• Sale journée pour les bulls de l’or en ce lundi 23 novembre. L’or a connu une nouvelle glissade précipitée qui l’a propulsé jusqu’à environ 1.830 $ l’once. Après avoir défendu à de multiples reprises les 1.850 $ avec succès, le barrage a donc cédé. À court terme, le contexte est désormais grandement bearish. Les analystes ne parlent plus de rebond, mais du prochain seuil de résistance qui pourrait mettre fin à l’hémorragie. Au moment de la rédaction, l’or s’échange à environ 1.827 $.

  • Les nouvelles positives concernant les vaccins en cours d’approbation ont déclenché une nouvelle vague d’optimisme (ou d’euphorie, c’est selon). De nouveau, la Bourse ne semble pas préoccupée par l’endettement massif des pays, les conséquences de la récession qui doivent encore se matérialiser, la pandémie qui continue de gagner du terrain… En partant du principe que ces vaccins soient efficaces sans effets secondaires, il faudra encore convaincre la population de se faire vacciner massivement (de 60 à 85 % de la population).
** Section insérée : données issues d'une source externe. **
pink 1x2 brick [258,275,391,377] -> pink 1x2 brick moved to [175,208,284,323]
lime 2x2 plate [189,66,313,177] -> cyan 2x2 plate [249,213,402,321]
Le mouvement antivaccin est important. Chez les gens qui ne partagent pas ces idées, il pourrait également y avoir des réticences à se faire vacciner avec un produit développé dans l’urgence.

  • Jusqu’où l’or va-t-il baisser, c’est donc la question. Désormais, la prochaine zone à surveiller est celle des 1.808 $. Soit la moyenne mobile à 200 jours du métal jaune. Après quoi, il y a les fameux 1.785 $ de Stewart Thomson, qui devrait représenter une zone d’achat substantielle pour les investisseurs qui souhaitent se positionner sur les métaux précieux. Le malheur des uns fait le bonheur des autres, comme on dit. Pour les personnes à la recherche d’un point d’entrée, cette correction est une aubaine.

  • De son côté, la FED continue de maintenir que les taux resteront à des niveaux planchers pendant des années. Hier, c’est le président de la FED de Chicago qui a fait une sortie allant dans ce sens. Charles Evans a déclaré ce lundi que beaucoup de temps sera nécessaire pour que l’économie américaine se relève de la crise du coronavirus. Selon lui, les taux devraient rester bloqués à zéro jusqu’à 2023-2024. Cela semble un minimum. N’oublions pas qu’après la crise de 2008, la FED avait mis 7 ans à relever son taux directeur.

  • Selon Chris Vermeulen, les 1.810 $ sont une zone cruciale. Si l’or s’avère incapable de se maintenir au-dessus de ce niveau sur base d’une clôture hebdomadaire, la correction pourrait propulser le métal jaune jusqu’à 1.600 $. Soit son prix, grosso modo, du début de l’année, lorsque l’on commençait à peine de parler du problème du Covid à Wuhan. Il s’agirait d’une réaction outrancière, donc d’une opportunité.